Casamento de interesses: Ricardo Guerra, à esquerda, diretor da Sementes Guerra, e Daniel Cheron, CEO da Limagrain, selam parceria no setor de milho

Para a Associação Brasileira de Sementes e Mudas (Abrasem), a criação da LG representa um avanço no setor, justamente no quesito de biotecnologia. Em 2010, o uso da ciência garantiu R$ 3,6 bilhões à agricultura nacional e a nova empresa pode impulsionar ainda mais esse setor. “O Brasil é o País que mais tem possibilidades de crescimento nessa área, está no foco de interesse de todas as grandes multinacionais de sementes”, diz Luís Carlos Miranda, diretor da Abrasem. “Nada mais natural que cada vez mais estas empresas se estabeleçam por aqui em busca de crescimento. Enquanto isso, as companhias brasileiras podem se firmar no mercado externo ancoradas em nomes fortes.” Em 2010, a área cultivada com sementes foi de aproximadamente 40 milhões de hectares: 23,2 milhões de hectares para soja, 13 milhões de hectares para o milho, 836 mil hectares em algodão. A meta da Limagrain Guerra é conquistar 10% do mercado brasileiro de sementes em um ano, com a produção inicial de meio milhão de sacos/ano, e futuramente instalar pelo menos cinco estações de pesquisa genética no País. Serão implantadas no Paraná e na região Centro Oeste. “É indispensável investir em pesquisa e tecnologia em um País como o Brasil”, diz Joël Arnaud, vice-presidente da Limagrain. “Já estamos de olho nesse setor.”

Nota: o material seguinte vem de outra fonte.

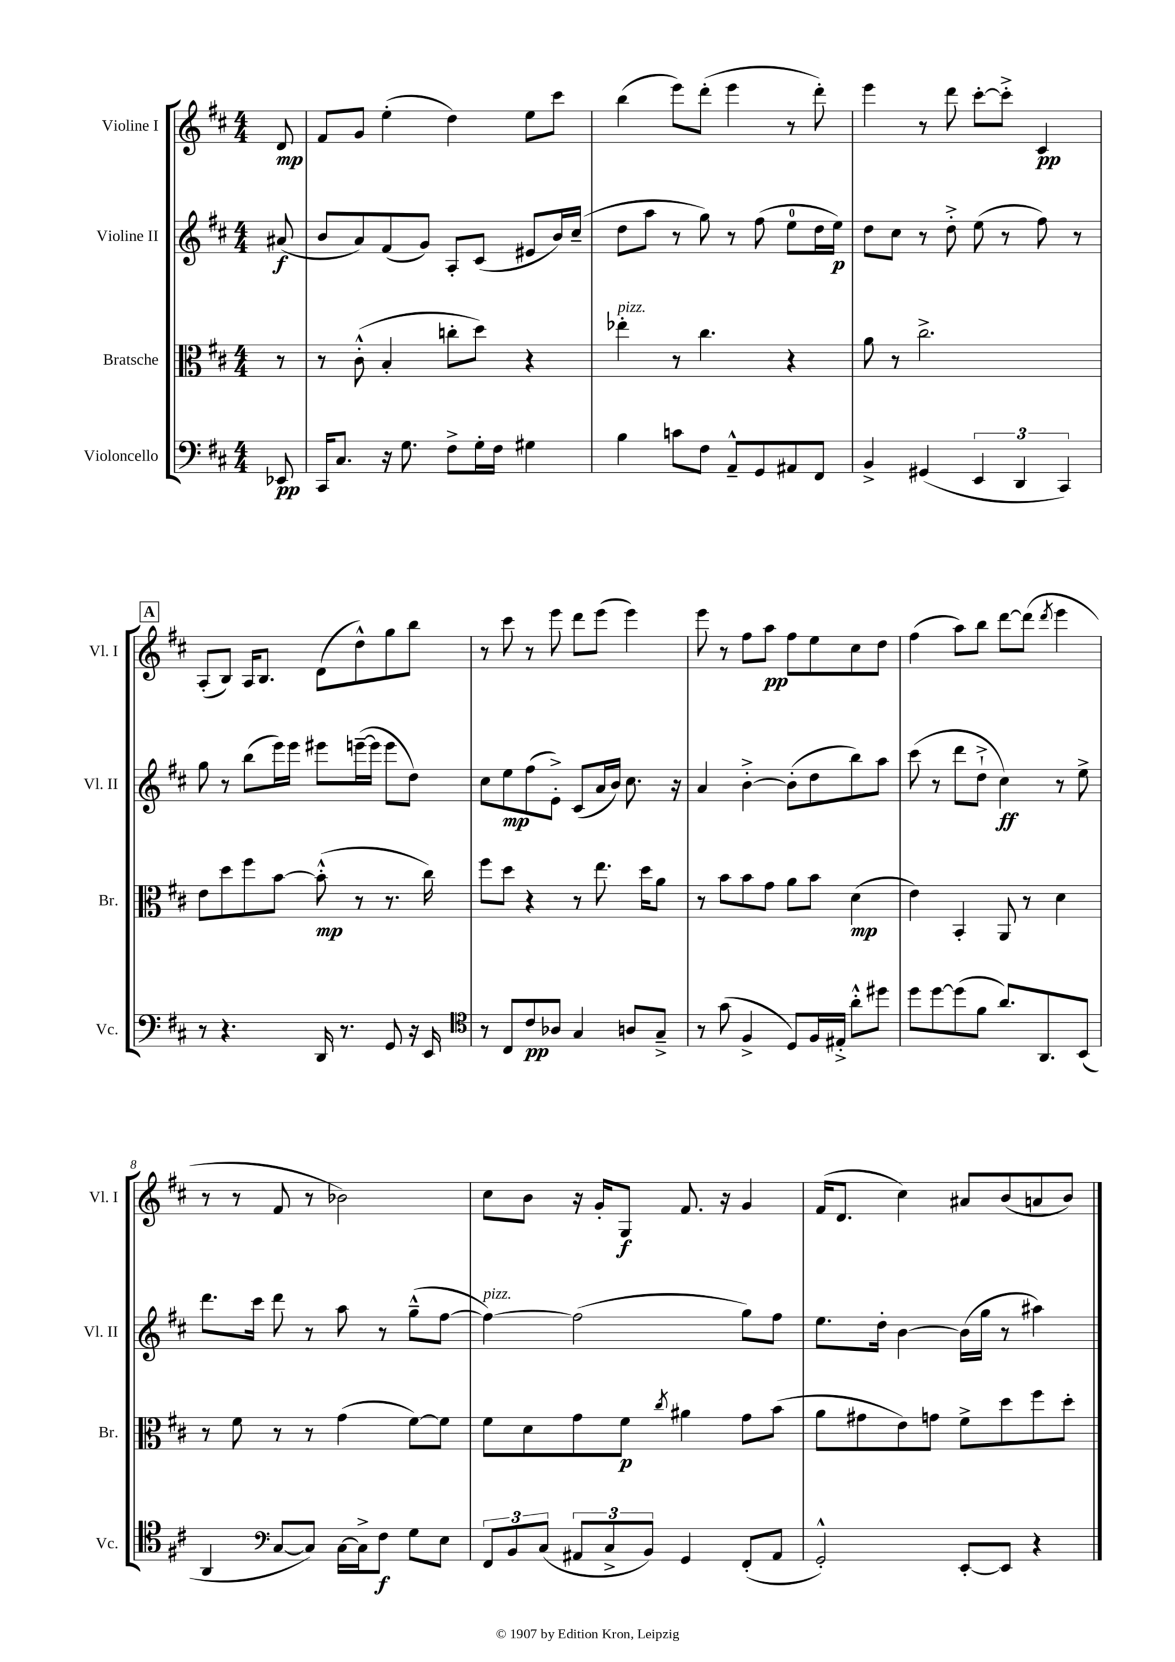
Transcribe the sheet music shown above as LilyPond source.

<<
\new StaffGroup <<
\new Staff = "s0" \with { instrumentName = "Violine I" shortInstrumentName = "Vl. I" } {
    \clef treble \key d \major \numericTimeSignature \time 4/4 \partial 8
    d'8\mp |
    fis'8 g'8 e''4-.( d''4) e''8 cis'''8 |
    b''4( e'''8) d'''8-.( e'''4 r8 d'''8-.) |
    e'''4 r8 d'''8 cis'''8~-. cis'''8-.-> cis'4\pp |
    \mark \markup { \box "A" } a8-.( b8) a16 b8. d'8( d''8-^) g''8 b''8 |
    r8 cis'''8 r8 e'''8 d'''8 e'''8( e'''4) |
    e'''8 r8 fis''8 a''8\pp fis''8 e''8 cis''8 d''8 |
    fis''4( a''8) b''8 d'''8~ d'''8( \acciaccatura { d'''8 } e'''4 |
    r8 r8 fis'8 r8 bes'2) |
    cis''8 b'8 r16 g'16-. g8\f fis'8. r16 g'4 |
    fis'16( d'8. cis''4) ais'8 b'8( a'8 b'8) \bar "|." |
}
\new Staff = "s1" \with { instrumentName = "Violine II" shortInstrumentName = "Vl. II" } {
    \clef treble \key d \major \numericTimeSignature \time 4/4 \partial 8
    ais'8\f( |
    b'8 a'8) fis'8( g'8) a8-. cis'8( eis'8 b'16) cis''16--( |
    d''8 a''8 r8 g''8) r8 fis''8( e''8-0 d''16 e''16\p) |
    d''8 cis''8 r8 d''8-.-> e''8( r8 fis''8) r8 |
    \mark \markup { \box "A" } g''8 r8 b''8( e'''16) e'''16 eis'''8 e'''16~--( e'''16 e'''8 d''8) |
    cis''8 e''8\mp fis''8( e'8-.->) cis'8( a'16 b'16) cis''8. r16 |
    a'4 b'4~-.-> b'8-.( d''8 b''8) a''8 |
    cis'''8( r8 d'''8 d''8-!-> cis''4\ff) r8 e''8-> |
    d'''8. cis'''16 d'''8 r8 a''8 r8 g''8---^( fis''8~ |
    fis''4~^\markup { \italic "pizz." }) fis''2( g''8) fis''8 |
    e''8. d''16-. b'4~ b'16( g''16 r8 ais''4) \bar "|." |
}
\new Staff = "s2" \with { instrumentName = "Bratsche" shortInstrumentName = "Br." } {
    \clef alto \key d \major \numericTimeSignature \time 4/4 \partial 8
    r8 |
    r8 cis'8-.-^( b4-. c''8-. d''8) r4 |
    ees''4-.^\markup { \italic "pizz." } r8 cis''4. r4 |
    a'8 r8 cis''2.-> |
    \mark \markup { \box "A" } e'8 d''8 fis''8 b'8~ b'8-.-^\mp( r8 r8. cis''16) |
    fis''8 d''8 r4 r8 e''8. d''16 a'8 |
    r8 b'8 b'8 g'8 a'8 b'8 d'4\mp( |
    e'4) b,4-. a,8 r8 d'4 |
    r8 fis'8 r8 r8 g'4( fis'8~) fis'8 |
    fis'8 d'8 g'8 fis'8\p \acciaccatura { cis''8 } ais'4 g'8 b'8( |
    a'8 gis'8 e'8) g'8 fis'8-> d''8 fis''8 d''8-. \bar "|." |
}
\new Staff = "s3" \with { instrumentName = "Violoncello" shortInstrumentName = "Vc." } {
    \clef bass \key d \major \numericTimeSignature \time 4/4 \partial 8
    ees,8\pp |
    cis,16 cis8. r16 g8. fis8-> g16-. fis16 gis4 |
    b4 c'8 fis8 a,8---^ g,8 ais,8 fis,8 |
    b,4-> gis,4( \tuplet 3/2 { e,4 d,4 cis,4) } |
    \mark \markup { \box "A" } r8 r4. d,16 r8. g,8 r16 e,16 |
    \clef tenor r8 cis8 cis'8\pp aes8 g4 a8 g8---> |
    r8 g'8( fis4-> d8) fis16 eis16-.-> a'8-.-^ dis''8 |
    d''8 d''8~ d''8( fis'8 a'8.) a,8. b,8( |
    a,4 \clef bass cis8~ cis8) cis16~ cis16-> fis8\f g8 e8 |
    \tuplet 3/2 { fis,8 b,8 cis8( } \tuplet 3/2 { ais,8 cis8-> b,8) } g,4 fis,8-.( ais,8 |
    g,2-.-^) e,8~-. e,8 r4 \bar "|." |
}
>>
>>
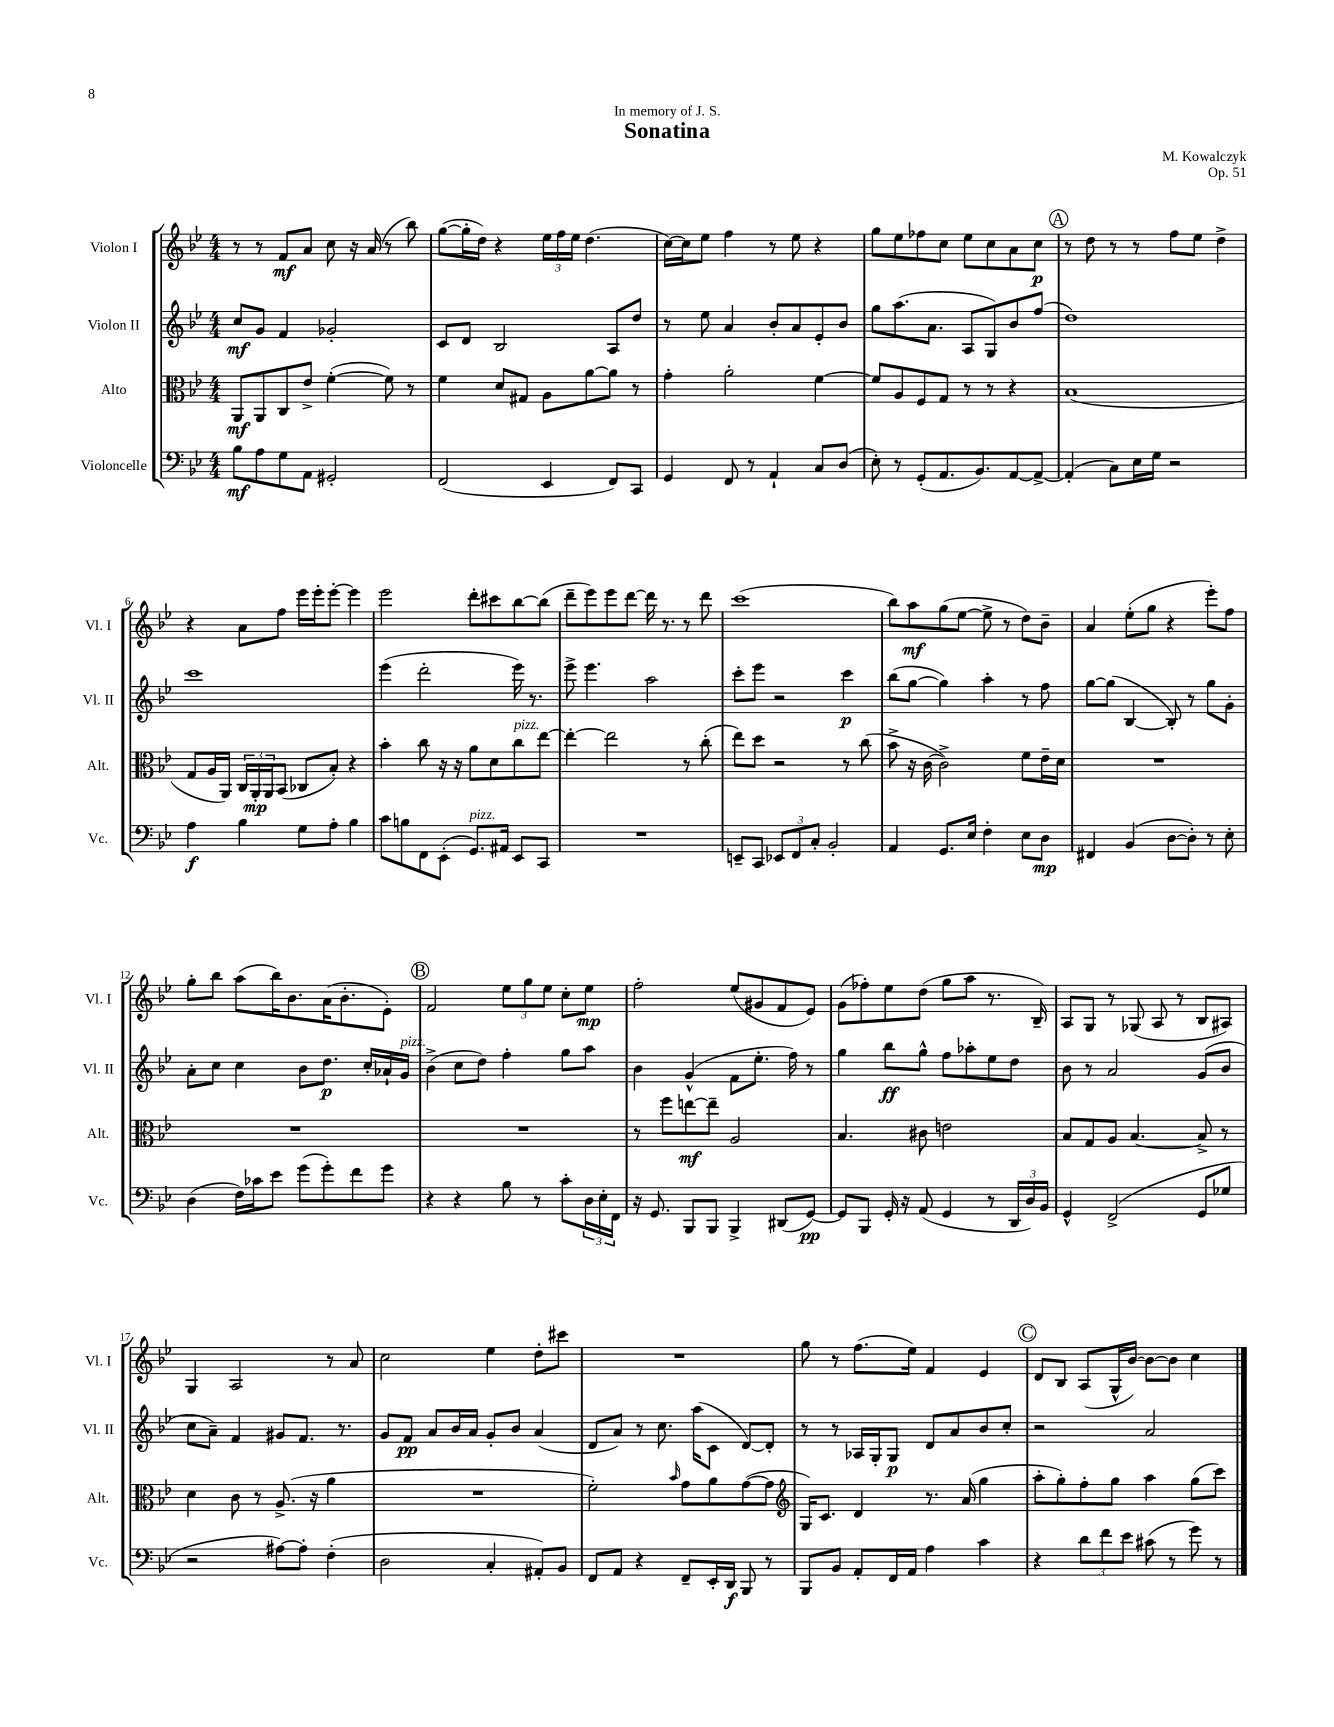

**kern	**kern	**kern	**kern
*staff4	*staff3	*staff2	*staff1
*clefF4	*clefC3	*clefG2	*clefG2
*k[b-e-]	*k[b-e-]	*k[b-e-]	*k[b-e-]
*M4/4	*M4/4	*M4/4	*M4/4
8B-	8AA	8cc	8r
8A	8AA	8g	8r
8G	8C	4f	8f
8AA	8e-^	.	8a
2GG#'	([4f'	2g-'	8cc
.	.	.	16r
.	.	.	(16a
.	8f])	.	8r
.	8r	.	8bb-)
=	=	=	=
(2FF	4f	8c	([8gg
.	.	8d	16gg']
.	.	.	16dd)
.	8d	2B-	4r
.	8G#	.	.
4EE-	8A	.	24ee-
.	.	.	24ff
.	.	.	24ee-
.	[8a	.	(4.dd
8FF)	8a]	8A	.
8CC	8r	8dd	.
=	=	=	=
4GG	4g'	8r	[16cc)
.	.	.	16cc]
.	.	8ee-	8ee-
8FF	2a'	4a	4ff
8r	.	.	.
4AA`	.	8b-'	8r
.	.	8a	8ee-
8C	[4f	8e-'	4r
(8D	.	8b-	.
=	=	=	=
8E-')	8f]	8gg	8gg
8r	8A	(8.aa	8ee-
(8GG'	8F	.	8ff-
.	.	8.a	.
8.AA	8G	.	8cc
.	8r	8A	8ee-
8.BB-)	.	.	.
.	8r	8G)	8cc
[8AA	4r	8b-	8a
8AA^_	.	(8ff	8cc
=	=	=	=
(4AA']	(1B-	1dd)	8r
.	.	.	8dd
8C)	.	.	8r
16E-	.	.	8r
16G	.	.	.
2r	.	.	8ff
.	.	.	8ee-
.	.	.	4dd^
=	=	=	=
4A	8G	1ccc	4r
.	16A	.	.
.	16AA)	.	.
4B-	24C	.	8a
.	24AA'	.	.
.	24AA	.	.
.	(8BB-	.	8ff
8G	8C-	.	16eee-
.	.	.	16eee-'
8A'	8B-')	.	[8eee-'
4B-	4r	.	4eee-]
=	=	=	=
8c	4b-'	(4eee-	2eee-
8B	.	.	.
8FF	8cc	2ddd'	.
(8EE-'	16r	.	.
.	16r	.	.
8.GG)	8a	.	8ddd'
.	8d	.	8ccc#
16AA#	.	.	.
8EE-	8cc	16eee-)	[8bb-
.	.	8.r	.
8CC	[8ee-	.	(8bb-]
=	=	=	=
1r	4ee-'_	8eee-^	8ddd~
.	.	4.eee-	8eee-)
.	2ee-]	.	8eee-
.	.	.	[8ddd
.	.	2aa	16ddd]
.	.	.	8.r
.	8r	.	8r
.	(8cc'	.	8ddd
=	=	=	=
8EE~	8ee-)	8ccc'	(1ccc
8CC	8dd	8eee-	.
12EE-	2r	2r	.
12FF	.	.	.
12C'	.	.	.
2BB-'	.	.	.
.	8r	4ccc	.
.	(8cc	.	.
=	=	=	=
4AA	8b-^	(8bb-	8bb-)
.	16r	[8gg	8aa
.	[16c	.	.
8.GG	2c^])	4gg])	(8gg
.	.	.	[8ee-
16E-	.	.	.
4F'	.	4aa'	8ee-^]
.	.	.	8r
8E-	8f	8r	8dd)
8D	16e-~	8ff	8b-~
.	16d	.	.
=	=	=	=
4FF#	1r	[8gg	4a
.	.	(8gg]	.
(4BB-	.	[4B-	(8ee-'
.	.	.	8gg
[8D	.	8B-'])	4r
8D'])	.	8r	.
8r	.	8gg	8eee-')
8E-'	.	8g'	8ff
=	=	=	=
(4D	1r	8a'	8gg'
.	.	8cc	8bb-
16F)	.	4cc	(8aa
16c-	.	.	.
8e-	.	.	16bb-)
.	.	.	8.b-
(8g	.	8b-	.
8g')	.	8.dd	(16a
.	.	.	8.b-'
8f	.	.	.
.	.	16cc'	.
8g	.	16a-`	8e-')
.	.	16g	.
=	=	=	=
4r	1r	(4b-^	2f
4r	.	8cc	.
.	.	8dd)	.
8B-	.	4ff'	12ee-
.	.	.	12gg
8r	.	.	.
.	.	.	12ee-
8c'	.	8gg	8cc'
24D	.	8aa	8ee-
24E-'	.	.	.
24FF	.	.	.
=	=	=	=
16r	8r	4b-	2ff'
8.GG	.	.	.
.	8ff	.	.
8BBB-	[8ee	(4g^^	.
8BBB-	8ee~]	.	.
4BBB-^	2A	8f	(8ee-
.	.	8.ee-'	8g#
(8DD#	.	.	8f
.	.	16ff)	.
[8GG)	.	8r	8e-)
=	=	=	=
8GG]	4.B-	4gg	(8g
8BBB-	.	.	8ff-')
16GG'	.	8bb-	8ee-
16r	.	.	.
(8AA	8c#	8gg^^	(8dd
4GG	2e	8ff	8gg
.	.	8aa-'	8aa
8r	.	8ee-	8.r
24DD	.	8dd	.
24D)	.	.	.
.	.	.	16B-~)
24BB-	.	.	.
=	=	=	=
4GG^^	8B-	8b-	8A
.	8G	8r	8G
(2FF^	8A	2a	8r
.	[4.B-	.	(8G-
.	.	.	8A
.	.	.	8r
8GG	8B-^]	(8g	8B-
8G-	8r	8b-	8A#)
=	=	=	=
2r	4d	8cc	4G
.	.	8a~)	.
.	8c	4f	2A
.	8r	.	.
[8A#)	(8.A^	8g#	.
8A#']	.	8.f	.
.	16r	.	.
(4F'	4a	.	8r
.	.	8.r	.
.	.	.	8a
=	=	=	=
2D	1r	8g	2cc
.	.	8f	.
.	.	8a	.
.	.	16b-	.
.	.	16a	.
4C'	.	8g'	4ee-
.	.	8b-	.
8AA#')	.	(4a	8dd'
8BB-	.	.	8ccc#
=	=	=	=
8FF	2f')	8d	1r
8AA	.	8a)	.
4r	.	8r	.
.	.	8.cc	.
.	16qqb-	.	.
8FF~	8g	.	.
.	.	(16aa	.
16EE-'	8a	8c	.
16DD	.	.	.
8BBB-	([8g	[8d)	.
8r	8g]	8d']	.
=	=	=	=
*	*clefG2	*	*
8BBB-	16G)	8r	8gg
.	8.c	.	.
8BB-	.	8r	8r
8AA'	4d	16A-	(8.ff
.	.	16G'	.
16FF	.	8G	.
16AA	.	.	16ee-)
4A	8.r	8d	4f
.	.	8a	.
.	(16a	.	.
4c	4gg	8b-	4e-
.	.	8cc'	.
=	=	=	=
4r	8aa'	2r	8d
.	8gg')	.	8B-
12d	8ff'	.	(8A
12f	.	.	.
.	8gg	.	16G^^
12e-	.	.	.
.	.	.	[16b-)
(8c#	4aa	2a	8b-_
8r	.	.	8b-]
8g)	(8gg	.	4cc
8r	8ccc)	.	.
==	==	==	==
*-	*-	*-	*-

Somente híbridos: a Limagrain Guerra, por enquanto, não produzirá sementes de milho transgênico

Atualmente, a Sementes Guerra é responsável por uma fatia de 3% do mercado nacional com fornecimento de sementes de soja, milho, trigo e feijão. Há três anos, investiu no ramo da agroindústria de cereais, com duas marcas, Primoratta e Glee, que foram responsáveis por 10% do faturamento total do grupo, de R$ 75 milhões, em 2010. Até o final deste ano, a empresa deverá processar e fabricar todos os produtos em um parque industrial próprio, no município de Guarapuava (PR). Na área de sementes, tem capacidade para produzir 1,2 milhão de sacas por ano – 700 mil de milho, 400 mil de soja, 70 mil de trigo e 50 mil de feijão. “Com a parceria, além do crescimento das duas empresas em segmentos considerados seus principais gargalos, teremos como impor novos desafios no Paraguai, onde queremos crescer 25%”, afirma Ricardo Guerra. De acordo com ele, o aumento das exportações para o país vizinho depende apenas de regulamentações biotecnológicas por parte do governo local. As vendas de sementes de milho também são o carro-chefe da Limagrain na Europa, onde o grupo que opera com três empresas: a Vilmorin&Cie, o braço de sementes de cereais, oleaginosas, hortaliças e jardinagem, a Limagrain Céreales Ingrédients, fábrica de farinhas e derivados, e a Jacquet, segunda maior fabricante de pão da França.